Hi ohman- it is not about forgiveness - it is about acceptance- your boyfriend is an addict- and will be for life -it doesent change- are you willing to accept the fact that your boyfriend is an addict - that is the real question. your boyfriend lied to you in order to use- that is the way it works - when an addict is using we will lie, cheat, manipulate and steal if necessary to feed our addiction, it's what we do- your boyfriend may be the best in the world when clean - but when he is in active addiction the drugs will come first, before you, and everything and everyone else- thats the way it works- you have to decide whether you can live with the fact that some day your boyfriend may relapse, not everybody does, but in reality many do, if your boyfriend really wants to get clean and is prepared to work at it he may well remain clean - it depends on how bad he wants this. this decision is his alone to make and is no reflection on you or your relationship. if your boyfriend is trying to stay clean for you or the sake of your relationship then his chances are not great- he needs to want to do this for himself, no other reason- if he wants to stay clean more than he wants to get high he has a good chance of staying clean- you must also realise that in early recovery most of his energy and time will be consumed with his recovery he may not have much time for you or your relationship- sorry this sounds harsh but these are the facts- addiction is hard to deal with for both the addict and those involved with the addict- as i said its about whether you want to accept the fact that your boyfreind is an addict and all that goes with this. i wish you the best of luck whatever decision you make -
Well we love each other very much and I know he is doing as much as any addict could to stay clean. Gym multiple therapists, multiple different types of meetings and he has already gotten a great job. I can tell he is very sorry about how his addiction affected me and our relationship. I also know that despite what everyone says here all addicts are not created equal and if my boyfriend was worse I probably would have left him. He never injected never committed crimes other than obtaining and using drugs never went to jail was never ever mean to me he just wasn't able to fully be in our relationship because he was so sick and he became very depressed because he couldn't quit. When he asked for help he went for it 100% and never waivered or turned back. But my main worry is that although things are great now 10 or 20 years from now he may relapse. He says he already has many coping skills he did not have before and that he can't stand the pain his addiction caused me and him ever again. He also says if our positions were reversed he would have stuck with me and supported me which I believe. I mean everyone does deserve forgiveness once right?
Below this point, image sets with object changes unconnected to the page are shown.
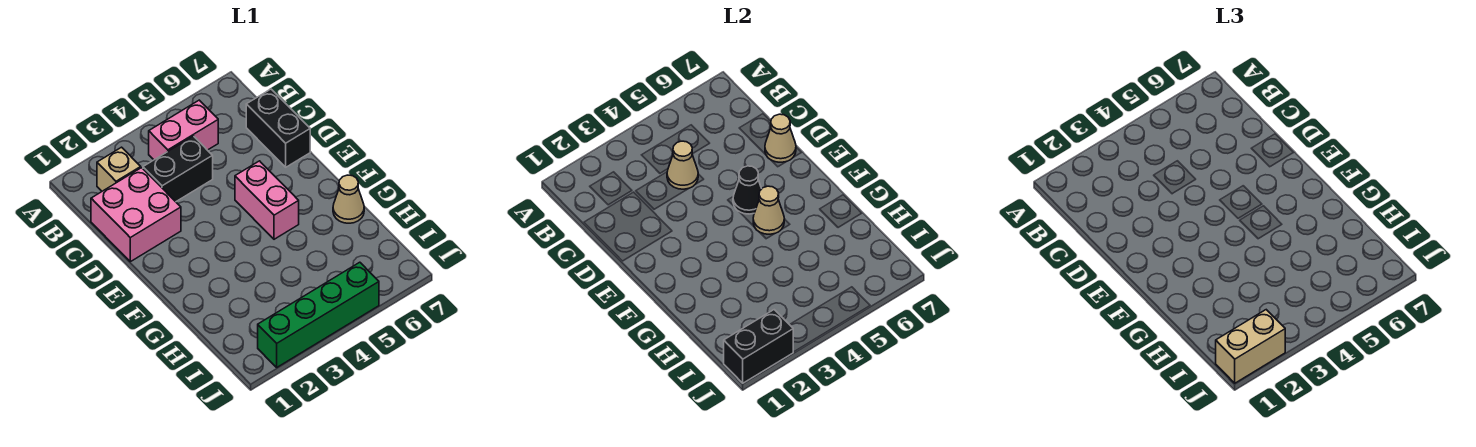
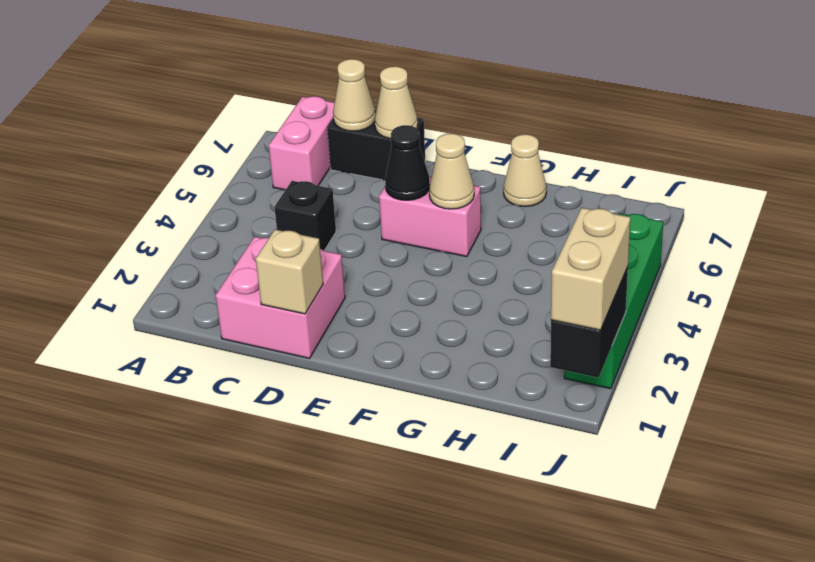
tan brick B2 level 1 -> tan brick D1 level 2
pink brick B4:B5 level 1 -> pink brick B6:B7 level 1
black brick C3:C4 level 1 -> black brick C4 level 1
tan cone C4 level 2 -> tan cone C7 level 2

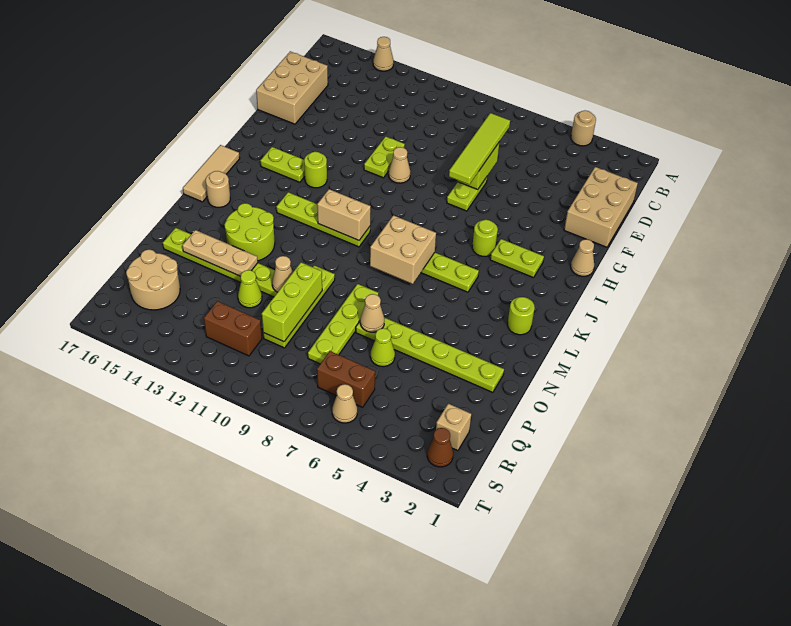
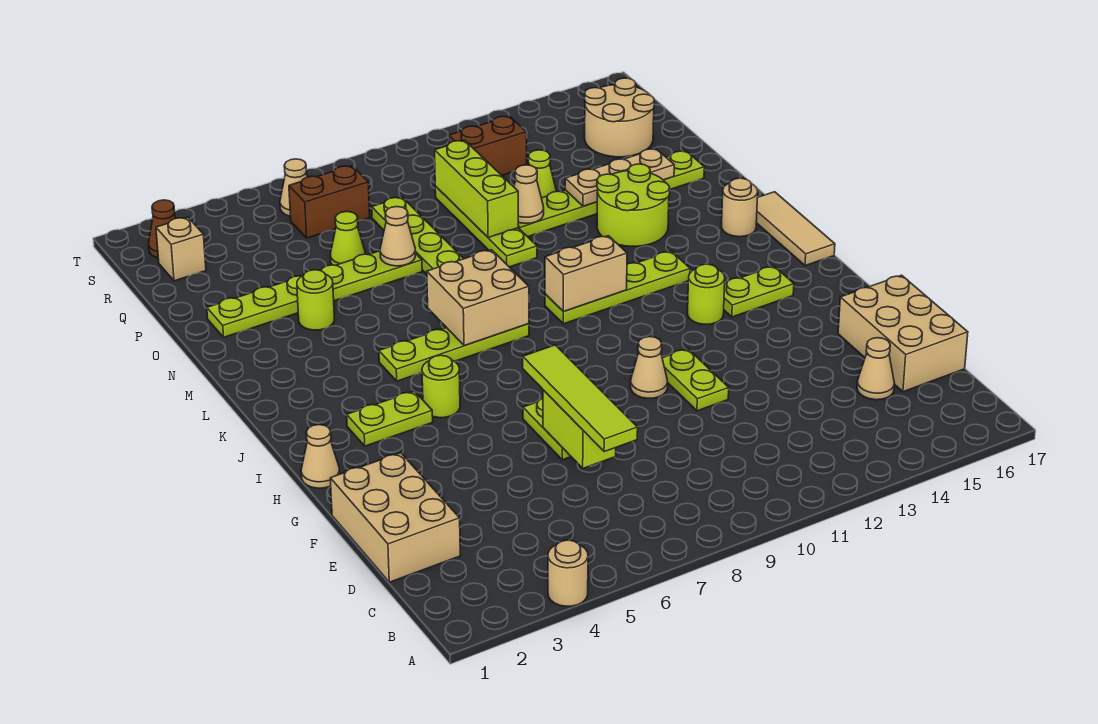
tan cone A14 level 1 -> tan cone D15 level 1
lime round brick L2 level 1 -> lime round brick N4 level 1

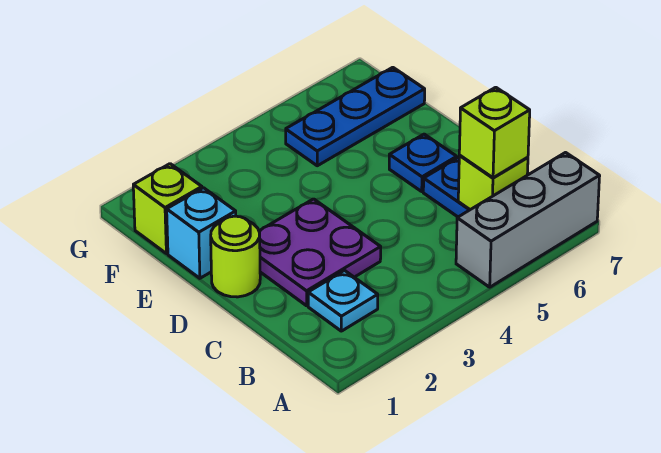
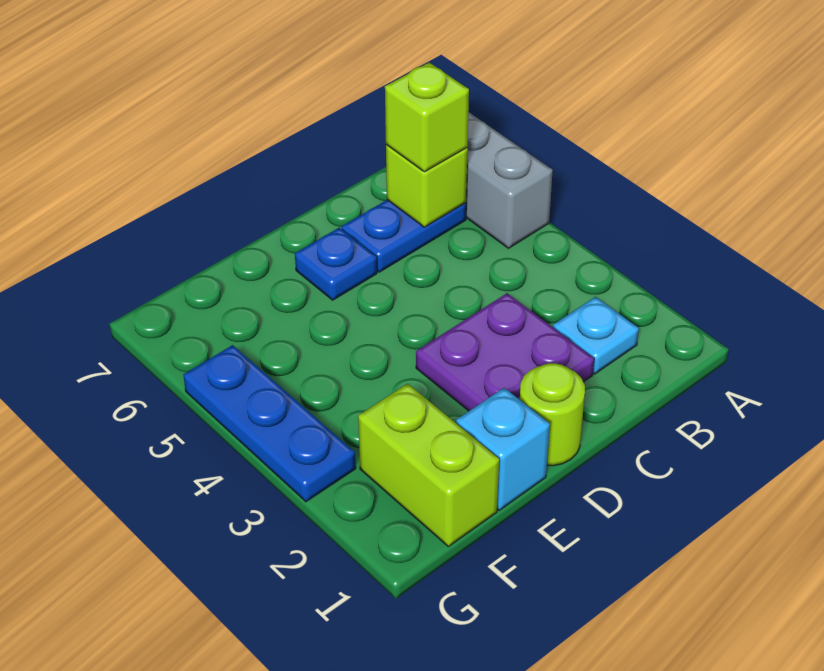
lime brick F1 level 1 -> lime brick F1:F2 level 1
blue plate F5:F7 level 1 -> blue plate G3:G5 level 1

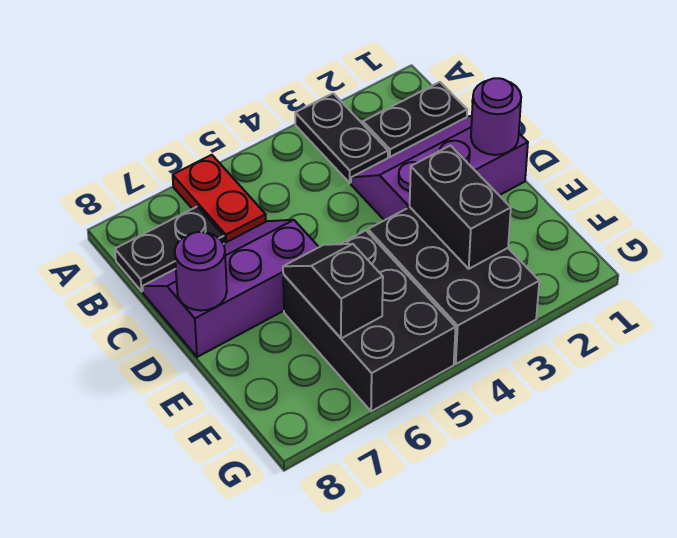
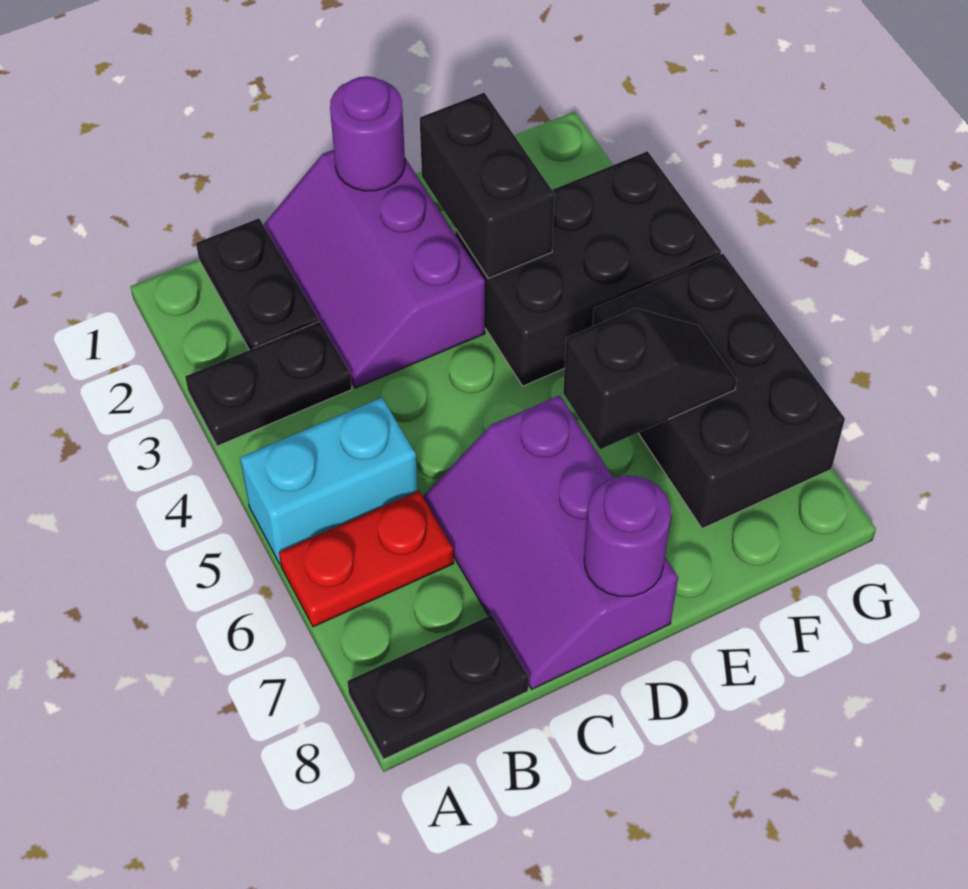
none -> cyan brick A5:B5 level 1
black plate B7:B8 level 1 -> black plate A8:B8 level 1
black brick E3:F3 level 2 -> black brick E2:E3 level 2
black brick E5:G6 level 1 -> black brick F5:G7 level 1
black slope E6:F6 level 2 top F -> black slope E6:F6 level 2 top E

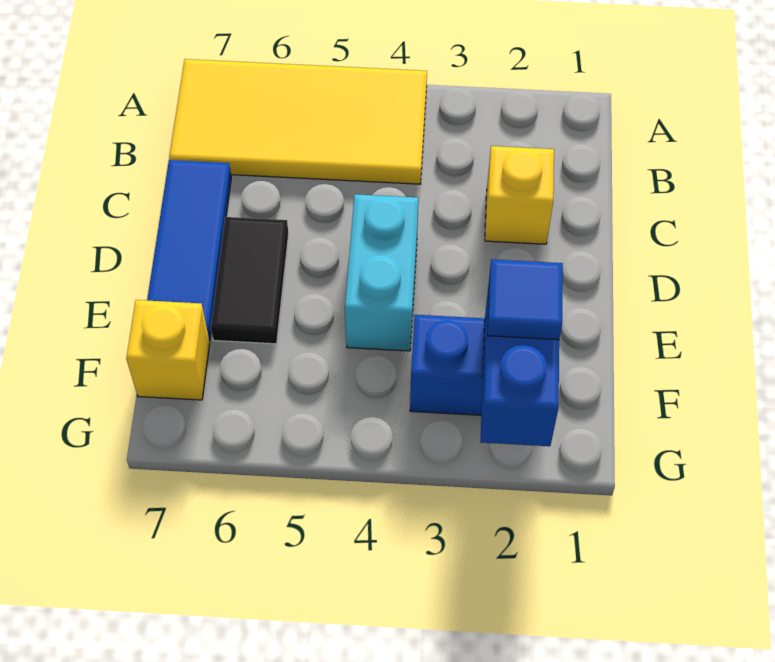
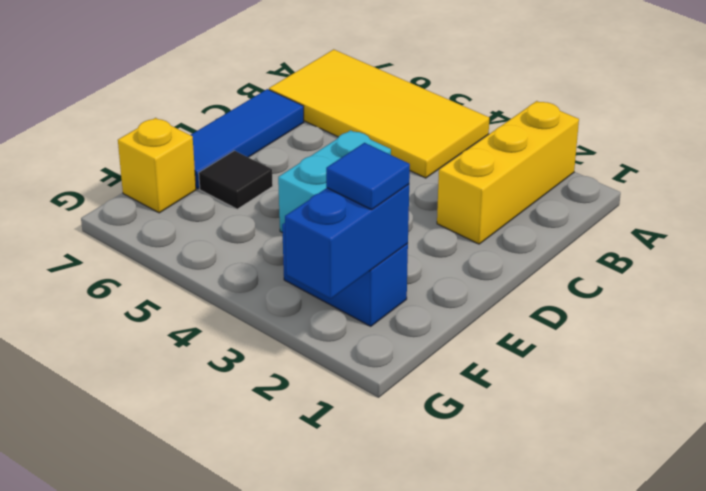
yellow brick C2 level 1 -> yellow brick A2:C2 level 1
black tile D6:E6 level 1 -> black tile E6 level 1

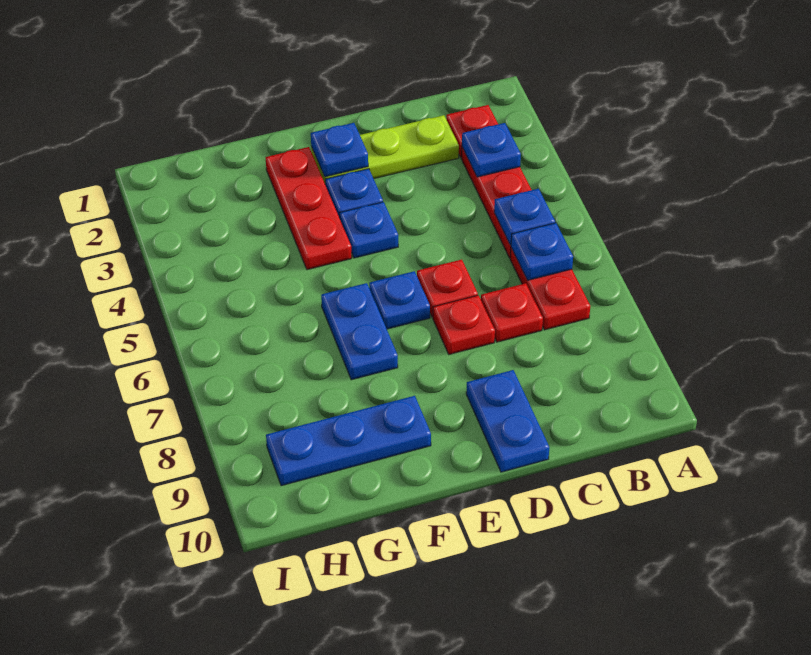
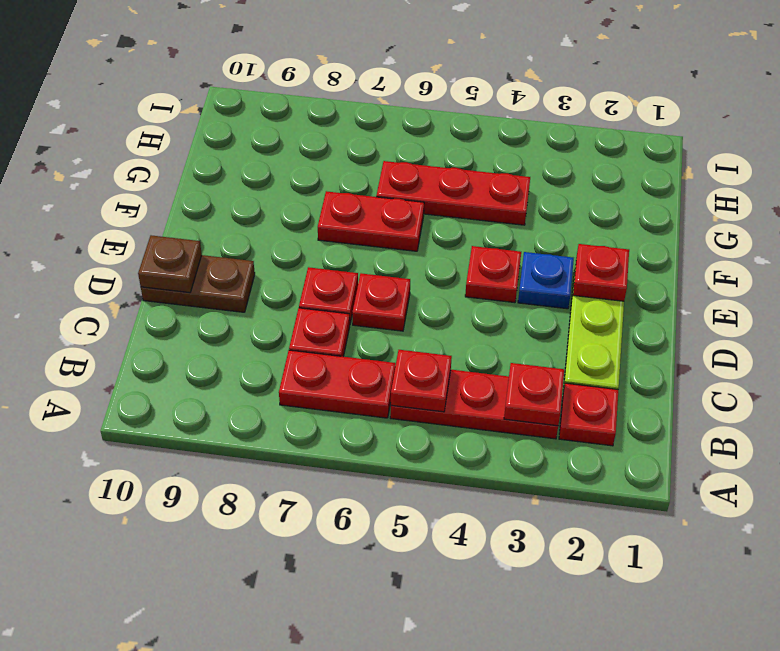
blue plate B3 level 2 -> red plate B3 level 2
blue plate B5 level 2 -> red plate B5 level 2
blue plate B6 level 2 -> none
blue plate D9:D10 level 1 -> brown plate D9:D10 level 1
none -> brown plate D10 level 2
blue plate E2 level 2 -> red plate E2 level 2
blue plate E4 level 1 -> red plate E4 level 1
blue plate E6 level 1 -> none
red plate F2:F4 level 1 -> red plate G4:G6 level 1
blue plate F6:F7 level 1 -> red plate F6:F7 level 1
blue plate F9:H9 level 1 -> none

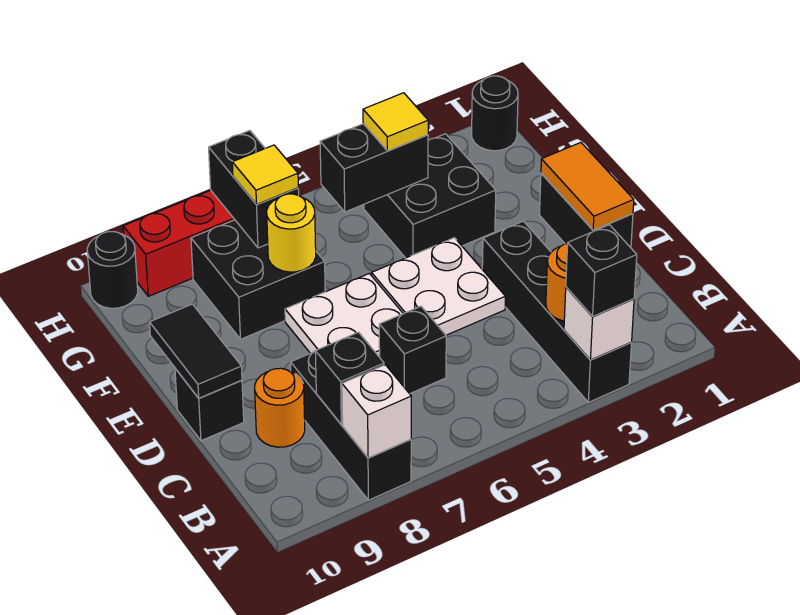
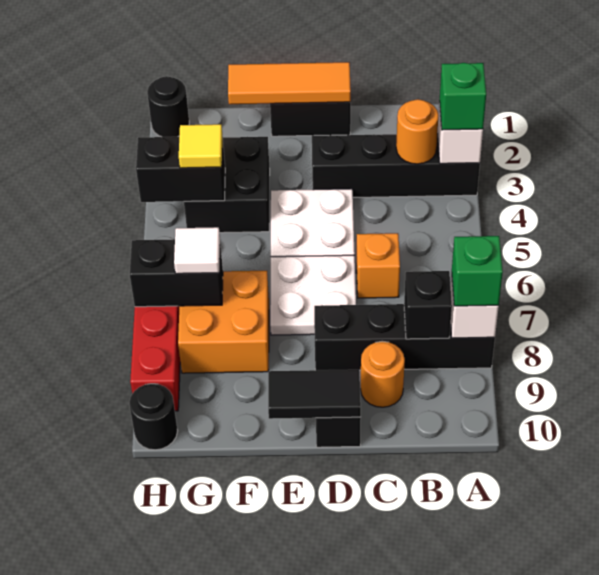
black brick A3 level 3 -> green brick A3 level 3
black brick A8:C8 level 1 -> black brick A8:D8 level 1
none -> green brick A8 level 3
black brick C6 level 1 -> orange brick C6 level 1
orange tile D1:E1 level 2 -> orange tile D1:F1 level 2
black brick F7:G8 level 1 -> orange brick F7:G8 level 1
yellow round brick F7 level 2 -> none
black brick G4:G5 level 2 -> black brick G4:H4 level 2
yellow tile G7 level 3 -> white tile G7 level 3

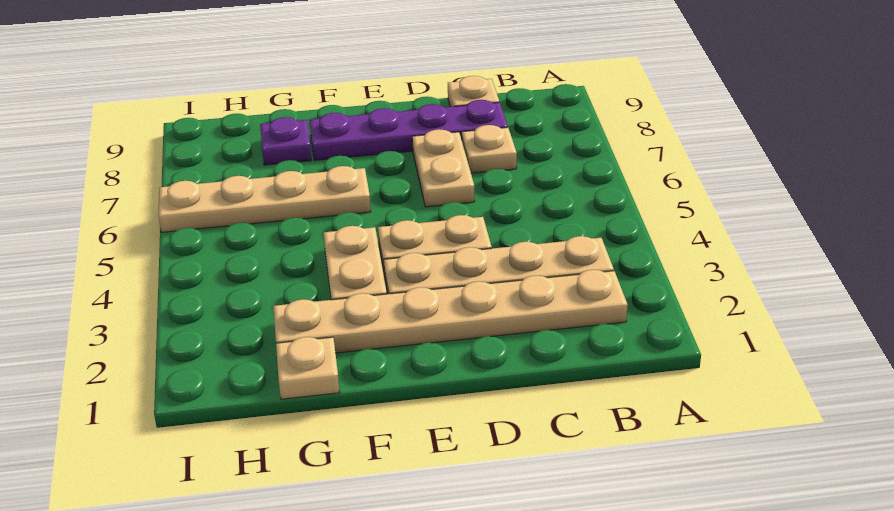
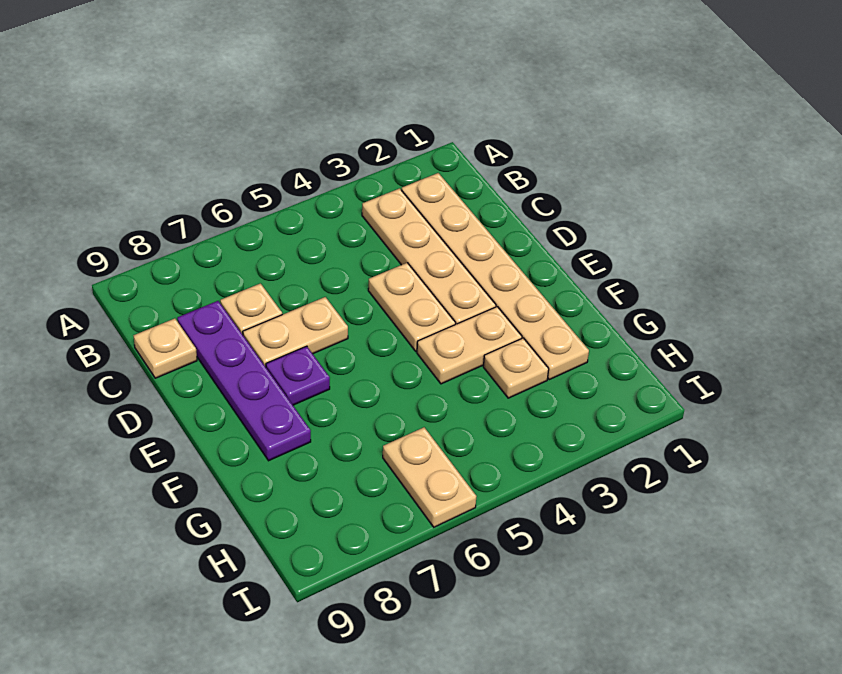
tan plate F6:I6 level 1 -> tan plate H6:I6 level 1
tan plate G1 level 1 -> tan plate G3 level 1
purple plate G8 level 1 -> purple plate E7 level 1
Just remember that no one can predict what will happen in 10 or 20 years. Even with non-addicts bad things happen to people, they get cancer, they become mentally ill, they die, they cheat, you get the picture. So what I am saying is if you go into this with eyes wide open that is the best you can do and hope for the best but be on the lookout for any warning signs. This is something he will have to deal with the rest of his life but it doesn't mean he can't stay sober the rest of his life. Just as if your loved one had cancer and it is now in remission does not mean it won't return in 10-20 years, follow your heart but let your mind stay alert and strong! Good luck.
Hi I've. Been with same guy from 17 to 42.my best friend love of my life soul mate blah blah blah. Heroin addict. I live with my parents with my blind dog.He didn't even call me on my birthday. You love who you love but be prepared for a Lifetime of letdowns and heartbreaks.